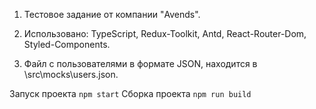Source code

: 1. Тестовое задание от компании "Avends".

2. Использовано: TypeScript, Redux-Toolkit, Antd, React-Router-Dom, Styled-Components.

3. Файл с пользователями в формате JSON, находится в \src\mocks\users.json. 

Запуск проекта
 `npm start`
Сборка проекта
 `npm run build`
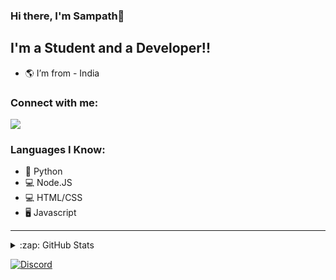 ### Hi there, I'm Sampath👋


## I'm a Student and a Developer!!

- 🌎 I’m from - India

### Connect with me:

[![](https://discord.c99.nl/widget/theme-4/830819118265401354.png)](https://discord.gg/YhTU6Akzmy)
<br />

### Languages I Know:
- 🐍 Python
- 💻 Node.JS
- 💻 HTML/CSS
- 🖥️ Javascript

---

<details>
  <summary>:zap: GitHub Stats</summary>

  <img align="left" alt="Sampath's GitHub Stats" src="https://github-readme-stats.vercel.app/api?username=gsampath2&show_icons=true&hide_border=true&theme=radical" />

</details>

[website]: https://disbots.xyz
[![Discord](https://discord.com/api/guilds/852825880271257611/embed.png?style=banner1)](https://discord.gg/YhTU6Akzmy)
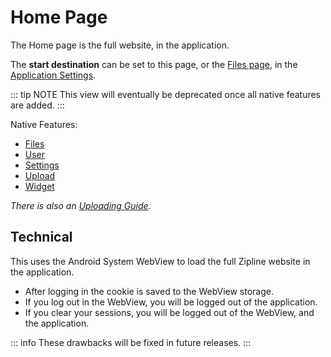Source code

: # Home Page

The Home page is the full website, in the application.

The **start destination** can be set to this page, or the [Files page](/docs/files.md), in the [Application Settings](/docs/settings.md#start-destination).

::: tip NOTE
This view will eventually be deprecated once all native features are added.
:::

Native Features:

- [Files](./files.md)
- [User](./user.md)
- [Settings](./settings.md)
- [Upload](./upload.md)
- [Widget](./widget.md)

_There is also an [Uploading Guide](../guides/uploading.md)._

## Technical

This uses the Android System WebView to load the full Zipline website in the application.

- After logging in the cookie is saved to the WebView storage.
- If you log out in the WebView, you will be logged out of the application.
- If you clear your sessions, you will be logged out of the WebView, and the application.

::: info
These drawbacks will be fixed in future releases.
:::
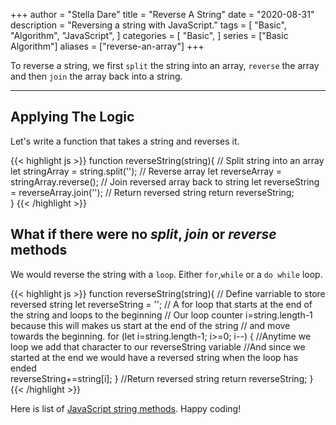 +++
author = "Stella Dare"
title = "Reverse A String"
date = "2020-08-31"
description = "Reversing a string with JavaScript."
tags = [
    "Basic",
    "Algorithm",
    "JavaScript",
]
categories = [
    "Basic",
]
series = ["Basic Algorithm"]
aliases = ["reverse-an-array"]
+++

To reverse a string, we first `split` the string into an array, `reverse` the array and then `join` the array back into a string.
<!--more-->

---
## Applying The Logic
Let's write a function that takes a string and reverses it.

{{< highlight js >}}
function reverseString(string){
    // Split string into an array
    let stringArray = string.split('');
    // Reverse array
    let reverseArray = stringArray.reverse();
    // Join reversed array back to string
    let reverseString = reverseArray.join('');
    // Return reversed string
    return reverseString;   
}
{{< /highlight >}}

## What if there were no *split*, *join* or *reverse* methods
We would reverse the string with a `loop`. Either `for`,`while` or a `do while` loop.

{{< highlight js >}}
function reverseString(string){
    // Define varriable to store reversed string
    let reverseString = '';
    // A for loop that starts at the end of the string and loops to the beginning
    // Our loop counter i=string.length-1 because this will makes us start at the end of the string
    // and move towards the beginning. 
    for (let i=string.length-1; i>=0; i--) {
    //Anytime we loop we add that character to our reverseString variable
    //And since we started at the end we would have a reversed string when the loop has ended    
        reverseString+=string[i];
    }
    //Return reversed string
    return reverseString;
}
{{< /highlight >}}

Here is list of [JavaScript string methods](https://www.w3schools.com/jsref/jsref_obj_string.asp). 
Happy coding!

+===+

§ **TASK PROMPT**:
Reproduce the rows above word for word, starting at the very first row and ending at the line that contains "### Connect with", and include both ends. Leave the pictures out of the answer.

§ **COMPLETED EXERCISE**:
Source code

: 1. Тестовое задание от компании "Avends".

2. Использовано: TypeScript, Redux-Toolkit, Antd, React-Router-Dom, Styled-Components.

3. Файл с пользователями в формате JSON, находится в \src\mocks\users.json. 

Запуск проекта
 `npm start`
Сборка проекта
 `npm run build`
 ### Hi there, I'm Sampath👋


## I'm a Student and a Developer!!

- 🌎 I’m from - India

### Connect with me:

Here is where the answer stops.